= What you need to do =
Convert every line of the listing below into a numbered list with no blank lines, and leave the pictures out of your answer.
++++++++++
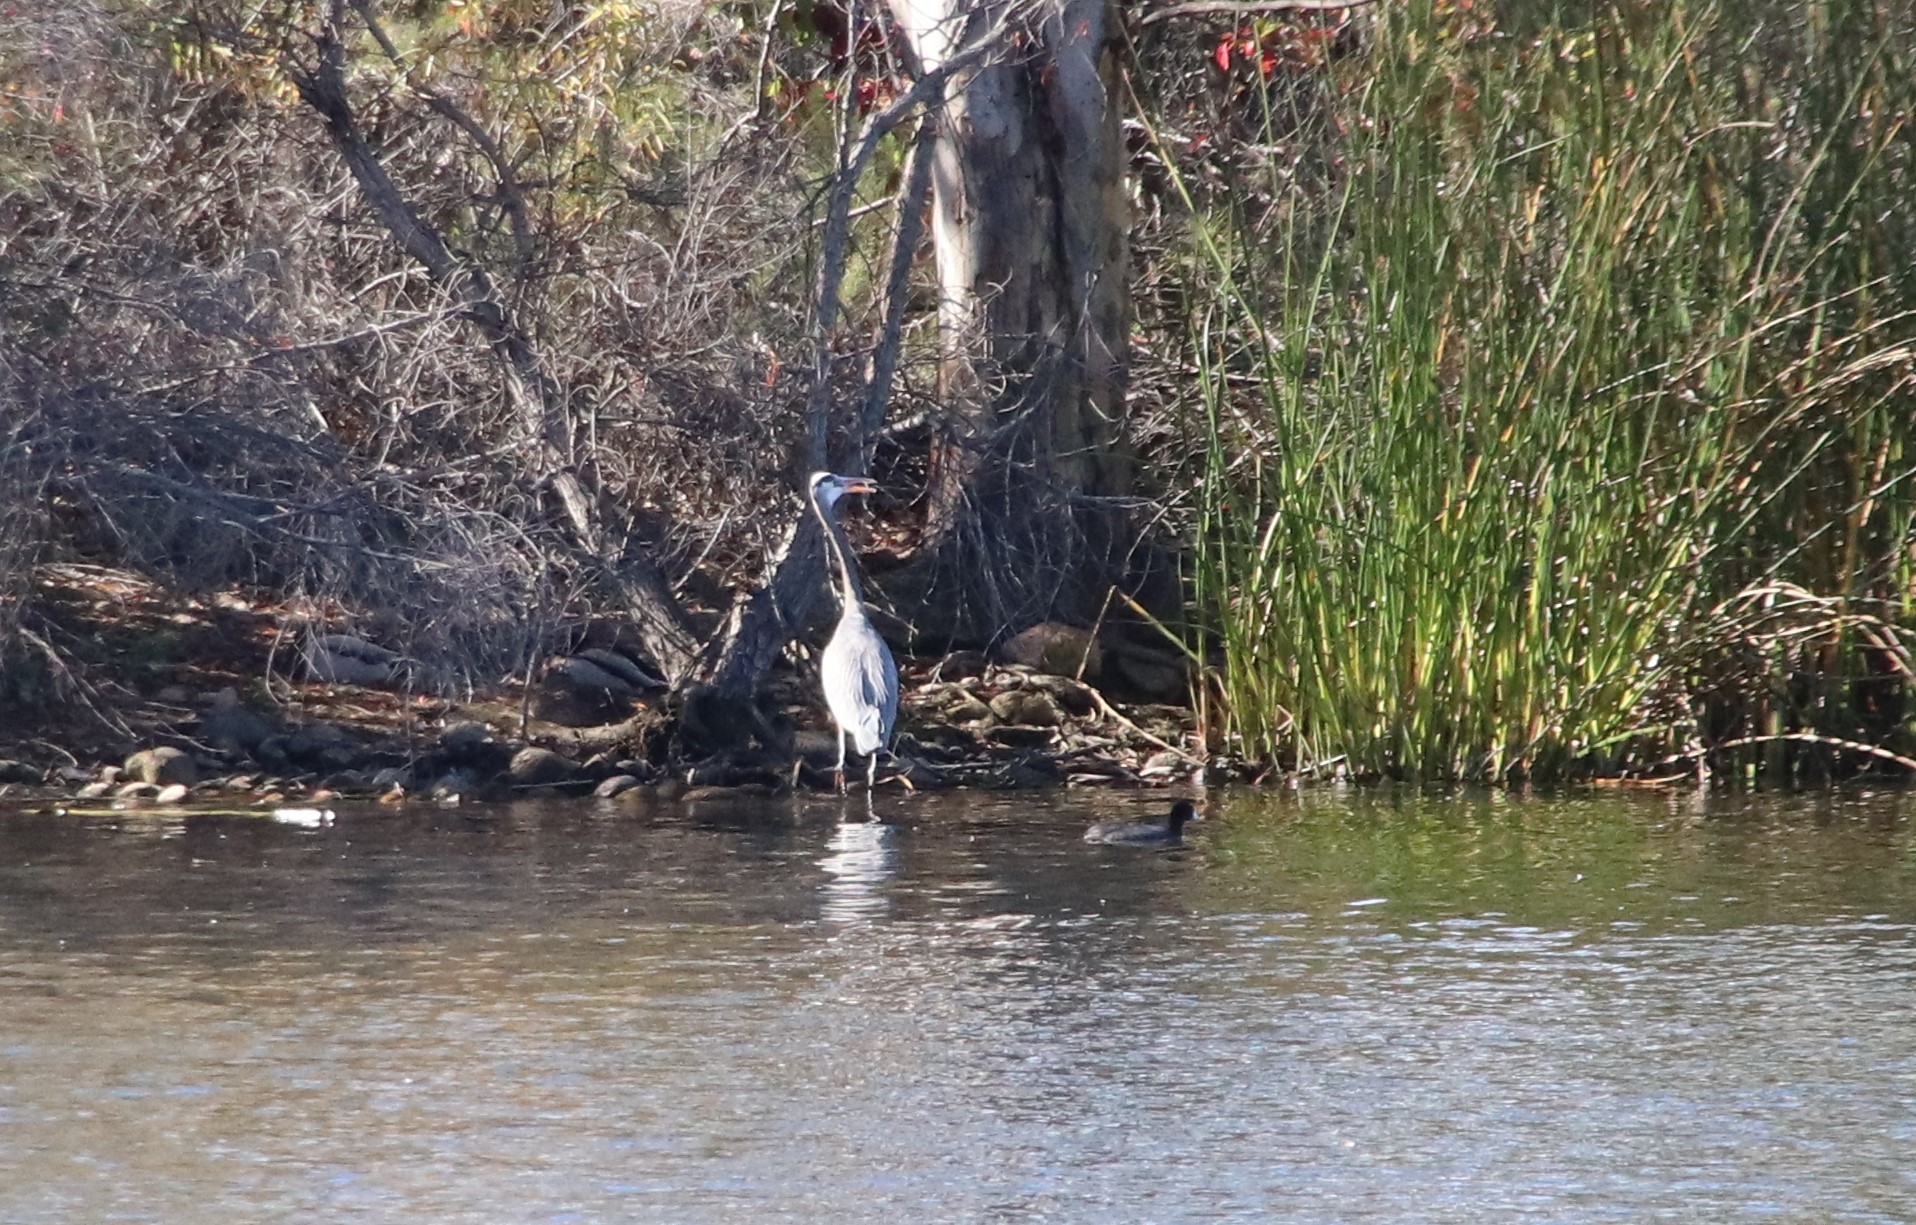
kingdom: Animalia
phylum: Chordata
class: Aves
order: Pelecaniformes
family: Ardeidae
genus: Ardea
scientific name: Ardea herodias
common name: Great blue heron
++++++++++
= Written answer =
1. kingdom: Animalia
2. phylum: Chordata
3. class: Aves
4. order: Pelecaniformes
5. family: Ardeidae
6. genus: Ardea
7. scientific name: Ardea herodias
8. common name: Great blue heron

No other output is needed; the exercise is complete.